SilverBullet · November 10, 2020, 6:16pm

Just for learning purposes, I decided to turn off regularization and compare XGBRegressor with GradientBoostingRegressor from sklearn to see what else is different.

This is when I discovered that XGBRegressor doesn’t seem to use the sample mean as its very first prediction, as is typically done for the traditional GBM. A simple reproducible example is provided below.

You can see that for the same parameters, XGB and GBM produce predictions that are 100% correlated for the very first tree. However, GBM predictions are centered around the sample mean of y, which is expected, whereas XGB predictions have a constant offset from GBM predictions.

As I increase the number of trees for XGBoost, I can see the predictions start to slowly ‘migrate’ towards the correct scale of the y variable.

Can anyone help to explain this unexpected behavior or point me to the paper/documentation that describes this?

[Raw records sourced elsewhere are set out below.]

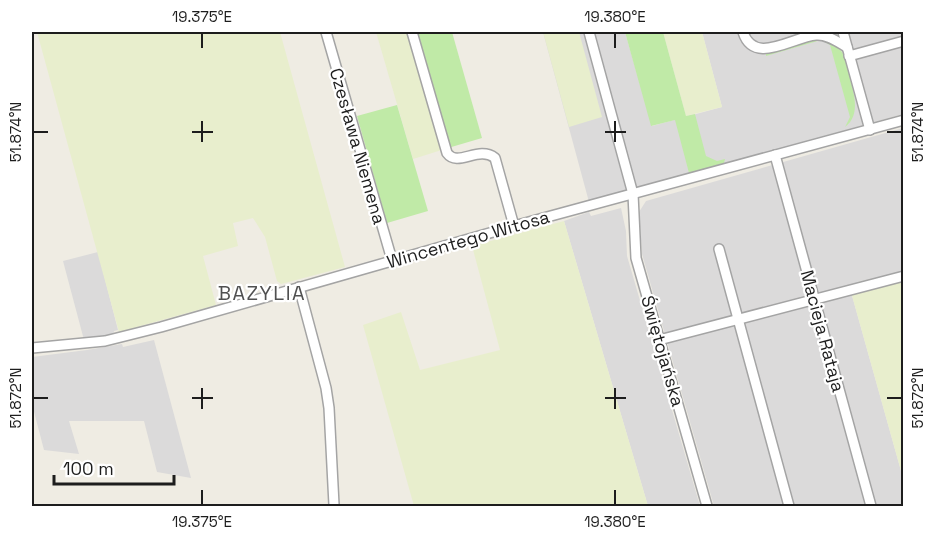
<svg xmlns="http://www.w3.org/2000/svg" width="935" height="538" font-family="'Space Grotesk',sans-serif">
<style>
.residential{fill:#dbdada}
.farmland{fill:#e8eecd}
.grass{fill:#c0eaa7}
.lines{fill:none;stroke-linecap:round;stroke-linejoin:round}
.minor-casing{stroke:#a4a4a4;stroke-width:12}
.minor{stroke:#fff;stroke-width:9}
.ticks{fill:none;stroke:#1d1d1d;stroke-width:2}
.labels{text-anchor:middle;dominant-baseline:central;stroke-width:4.5;stroke-linejoin:round;paint-order:stroke}
.street-label{font-size:18px;fill:#1d1d1d;stroke:#fff}
.neighbourhood-label{font-size:20px;letter-spacing:1.5px;fill:#505050;stroke:#fff}
.neatline{fill:none;stroke:#1d1d1d;stroke-width:2}
.ticks-label{font-size:15px;text-anchor:middle;fill:#1d1d1d}
</style>
<rect width="100%" height="100%" fill="#efece3"/>
<g class="residential">
<path d="M543,32H625L652,126L722,107L702,32H903V114L589,202Z"/>
<path d="M903,128V272L851,292L903,478V506H714L642,254L639,212L646,201Z"/>
<path d="M621,208L626,231L627,256L700,506H648L564,221L589,212L591,216Z"/>
<path d="M98,252L118,330L114,331L113,335L84,340L63,261Z"/>
<path d="M154,340L191,478L157,472L144,421H69L79,454L44,450L32,404V357L87,350L122,344L123,347Z"/>
</g>
<g class="farmland">
<path d="M37,32H280L345,267L281,284L277,281L265,237L253,218L233,223L238,246L203,256L216,305L119,332Z"/>
<path d="M376,32H416L448,148L413,159Z"/>
<path d="M543,32H579L602,117L569,127Z"/>
<path d="M663,32H702L722,107L686,116Z"/>
<path d="M564,221L648,506H414L363,325L401,312L420,370L500,350L472,246Z"/>
<path d="M903,272V478L851,292L858,282Z"/>
</g>
<g class="grass">
<path d="M416,32H452L482,138L448,148Z"/>
<path d="M625,32H663L686,116L695,114L706,156L717,161L725,159L724,163L689,173L675,120L651,126Z"/>
<path d="M812,39C823,39 835,43 842,52C846,58 848,67 849,74C853,91 862,115 845,127L850,117L830,45L821,40L766,56V54Z"/>
<path d="M397,105L428,211L387,223L357,116Z"/>
</g>
<g class="lines">
<defs>
<g id="minor">
<path d="M326,32L392,260"/>
<path d="M412,32L447,153C458,168 478,145 495,158L514,226"/>
<path d="M589,32L633,194L636,258L707,506"/>
<path d="M743,32C754,66 792,37 816,35C827,34 838,42 847,47"/>
<path d="M843,32L870,130"/>
<path d="M849,56L904,41"/>
<path d="M775,155L871,506"/>
<path d="M719,249L789,506"/>
<path d="M299,287L326,388L329,408L334,505"/>
<path d="M659,340L904,276"/>
<path d="M32,348L105,341L161,327L514,226L904,120"/>
</g>
</defs>
<use href="#minor" class="minor-casing"/>
<use href="#minor" class="minor"/>
</g>
<path class="ticks" d="M202,33V48M615,33V48M202,121V142M615,121V142M33,132H48M192,132H213M605,132H626M887,132H902M202,388V409M615,388V409M33,398H48M192,398H213M605,398H626M887,398H902M202,490V505M615,490V505"/>
<g class="labels">
<g class="street-label">
<text transform="translate(358 146) rotate(74)">Czesława Niemena</text>
<text transform="translate(468 239) rotate(-16)">Wincentego Witosa</text>
<text transform="translate(823 331) rotate(75)">Macieja Rataja</text>
<text transform="translate(663 351) rotate(74)">Świętojańska</text>
</g>
<g class="neighbourhood-label">
<text x="262" y="293">BAZYLIA</text>
</g>
</g>
<rect width="935" height="538" fill="none" stroke="#ffffff" stroke-width="66"/>
<path d="M54 475v9h120v-9" fill="none" stroke="#1d1d1d" stroke-width="3"/>
<text x="63" y="475" font-size="18" fill="#1d1d1d" stroke="#ffffff" stroke-width="4.5" paint-order="stroke">100 m</text>
<rect x="33" y="33" width="869" height="472" class="neatline"/>
<g class="ticks-label">
<text x="202" y="22">19.375°E</text>
<text x="615" y="22">19.380°E</text>
<text transform="translate(16 132) rotate(-90)" y="5">51.874°N</text>
<text transform="translate(918 132) rotate(-90)" y="5">51.874°N</text>
<text transform="translate(16 398) rotate(-90)" y="5">51.872°N</text>
<text transform="translate(918 398) rotate(-90)" y="5">51.872°N</text>
<text x="202" y="527">19.375°E</text>
<text x="615" y="527">19.380°E</text>
</g>
</svg>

Or perhaps I am missing some crucial parameter setting?

Thanks!

##############################################

from sklearn.ensemble import GradientBoostingRegressor
from sklearn.datasets import load_boston
from IPython.display import display
import pandas as pd
import xgboost

X, y = load_boston(return_X_y=True)

params = {‘n_estimators’: 1, ‘learning_rate’: 0.01, ‘max_depth’: 6} # Use only one tree

gbm = GradientBoostingRegressor(**params).fit(X, y)
xgb = xgboost.XGBRegressor(reg_lambda=0, **params).fit(X, y) # Turn off regularization

yhat = [y, gbm.predict(X), xgb.predict(X)]
yhat = pd.concat((pd.Series(y) for y in yhat), axis=1, keys=[‘y’, ‘gbm’, ‘xgb’])

display(yhat.describe())
display(yhat.corr())
display((yhat[‘gbm’] - yhat[‘xgb’]).describe().rename(‘GBM - XGB’).to_frame())

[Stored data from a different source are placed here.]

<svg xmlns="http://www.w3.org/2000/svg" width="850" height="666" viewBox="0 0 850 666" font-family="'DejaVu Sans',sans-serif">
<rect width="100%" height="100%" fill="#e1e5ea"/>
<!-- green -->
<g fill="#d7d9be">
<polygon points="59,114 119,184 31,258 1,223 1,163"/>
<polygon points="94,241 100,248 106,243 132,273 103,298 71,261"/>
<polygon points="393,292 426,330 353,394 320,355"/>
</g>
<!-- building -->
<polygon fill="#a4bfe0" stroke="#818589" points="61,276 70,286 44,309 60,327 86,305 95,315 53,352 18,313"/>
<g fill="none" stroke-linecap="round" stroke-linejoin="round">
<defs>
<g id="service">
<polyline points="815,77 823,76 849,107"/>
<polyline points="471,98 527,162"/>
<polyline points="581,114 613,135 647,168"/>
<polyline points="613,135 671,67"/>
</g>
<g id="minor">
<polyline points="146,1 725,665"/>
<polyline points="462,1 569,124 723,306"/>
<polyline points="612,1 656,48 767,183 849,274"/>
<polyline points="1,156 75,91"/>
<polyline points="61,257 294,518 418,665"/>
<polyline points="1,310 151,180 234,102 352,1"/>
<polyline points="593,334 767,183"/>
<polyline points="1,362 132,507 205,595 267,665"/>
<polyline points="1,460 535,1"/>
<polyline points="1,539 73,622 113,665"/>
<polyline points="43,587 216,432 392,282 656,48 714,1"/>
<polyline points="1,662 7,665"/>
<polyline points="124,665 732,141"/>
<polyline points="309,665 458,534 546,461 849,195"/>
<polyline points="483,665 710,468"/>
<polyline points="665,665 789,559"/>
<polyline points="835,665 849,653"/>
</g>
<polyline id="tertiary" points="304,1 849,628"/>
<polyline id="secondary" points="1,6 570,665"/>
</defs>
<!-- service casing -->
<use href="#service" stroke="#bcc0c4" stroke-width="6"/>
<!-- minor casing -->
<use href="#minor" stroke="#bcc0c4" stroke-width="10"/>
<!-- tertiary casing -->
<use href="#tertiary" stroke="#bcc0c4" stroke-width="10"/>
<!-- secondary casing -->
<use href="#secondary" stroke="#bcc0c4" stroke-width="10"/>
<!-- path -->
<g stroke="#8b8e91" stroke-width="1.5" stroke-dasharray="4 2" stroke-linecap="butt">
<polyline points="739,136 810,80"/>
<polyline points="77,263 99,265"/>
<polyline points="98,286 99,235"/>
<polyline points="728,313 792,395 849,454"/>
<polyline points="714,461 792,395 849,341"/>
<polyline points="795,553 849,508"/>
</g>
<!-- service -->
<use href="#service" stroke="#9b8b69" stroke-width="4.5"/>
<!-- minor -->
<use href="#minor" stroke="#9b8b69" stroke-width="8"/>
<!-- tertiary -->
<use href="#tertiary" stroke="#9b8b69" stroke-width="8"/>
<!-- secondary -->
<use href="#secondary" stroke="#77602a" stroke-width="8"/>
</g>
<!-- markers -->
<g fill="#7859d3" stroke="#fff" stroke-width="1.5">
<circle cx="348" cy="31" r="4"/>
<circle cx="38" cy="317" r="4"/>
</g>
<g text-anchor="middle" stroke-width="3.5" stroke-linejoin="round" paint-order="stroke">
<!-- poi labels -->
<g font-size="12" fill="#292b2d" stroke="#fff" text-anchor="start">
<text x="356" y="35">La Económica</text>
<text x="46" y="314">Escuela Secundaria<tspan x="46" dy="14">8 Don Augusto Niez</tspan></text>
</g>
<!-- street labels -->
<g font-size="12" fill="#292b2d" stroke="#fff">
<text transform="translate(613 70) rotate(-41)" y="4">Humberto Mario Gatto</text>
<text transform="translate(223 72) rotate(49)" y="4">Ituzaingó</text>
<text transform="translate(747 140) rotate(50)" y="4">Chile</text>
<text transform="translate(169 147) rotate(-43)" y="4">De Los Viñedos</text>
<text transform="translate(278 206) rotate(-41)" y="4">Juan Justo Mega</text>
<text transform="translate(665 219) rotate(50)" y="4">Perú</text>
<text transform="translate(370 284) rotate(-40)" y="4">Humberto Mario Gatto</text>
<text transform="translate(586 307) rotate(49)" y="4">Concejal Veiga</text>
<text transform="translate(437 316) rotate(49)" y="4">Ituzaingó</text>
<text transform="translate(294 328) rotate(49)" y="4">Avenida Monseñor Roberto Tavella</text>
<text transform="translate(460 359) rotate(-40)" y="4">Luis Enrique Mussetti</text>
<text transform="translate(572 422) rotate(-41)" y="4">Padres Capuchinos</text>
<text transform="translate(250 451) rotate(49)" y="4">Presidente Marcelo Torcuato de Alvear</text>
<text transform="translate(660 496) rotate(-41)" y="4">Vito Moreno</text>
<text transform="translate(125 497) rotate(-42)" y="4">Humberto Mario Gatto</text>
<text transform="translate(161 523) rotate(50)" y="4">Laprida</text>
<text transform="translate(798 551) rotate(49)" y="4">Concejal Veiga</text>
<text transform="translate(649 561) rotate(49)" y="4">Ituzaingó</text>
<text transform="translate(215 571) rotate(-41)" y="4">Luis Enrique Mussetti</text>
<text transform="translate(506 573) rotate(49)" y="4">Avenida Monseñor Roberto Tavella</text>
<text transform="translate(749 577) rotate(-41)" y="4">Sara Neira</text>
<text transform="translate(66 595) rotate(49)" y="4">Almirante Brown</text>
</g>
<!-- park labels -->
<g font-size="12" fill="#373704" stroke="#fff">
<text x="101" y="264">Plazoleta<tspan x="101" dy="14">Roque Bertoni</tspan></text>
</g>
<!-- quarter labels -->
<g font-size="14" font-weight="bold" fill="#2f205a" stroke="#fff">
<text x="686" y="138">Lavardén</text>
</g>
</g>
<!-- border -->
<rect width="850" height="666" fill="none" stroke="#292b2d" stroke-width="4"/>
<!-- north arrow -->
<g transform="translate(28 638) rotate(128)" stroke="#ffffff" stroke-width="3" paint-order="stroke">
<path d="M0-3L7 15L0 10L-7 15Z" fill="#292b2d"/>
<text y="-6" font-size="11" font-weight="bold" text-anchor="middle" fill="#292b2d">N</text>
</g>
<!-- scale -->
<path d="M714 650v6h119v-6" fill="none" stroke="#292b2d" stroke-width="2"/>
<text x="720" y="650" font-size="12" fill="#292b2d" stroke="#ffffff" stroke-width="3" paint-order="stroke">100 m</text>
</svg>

##############################################

	y	gbm	xgb
count	506.000000	506.000000	506.000000
mean	22.532806	22.532806	0.720330
std	9.197104	0.089404	0.089404
min	5.000000	22.382978	0.570500
25%	17.025000	22.473454	0.660976
50%	21.200000	22.515138	0.702660
75%	25.000000	22.576478	0.764000
max	50.000000	22.807478	0.995000

	y	gbm	xgb
y	1.000000	0.972089	0.972089
gbm	0.972089	1.000000	1.000000
xgb	0.972089	1.000000	1.000000

	GBM - XGB
count	5.060000e+02
mean	2.181248e+01
std	1.991912e-08
min	2.181248e+01
25%	2.181248e+01
50%	2.181248e+01
75%	2.181248e+01
max	2.181248e+01

hcho3 · November 10, 2020, 8:31pm

XGBoost does not start boosting from the target mean, whereas sklearn does. So the behavior is expected.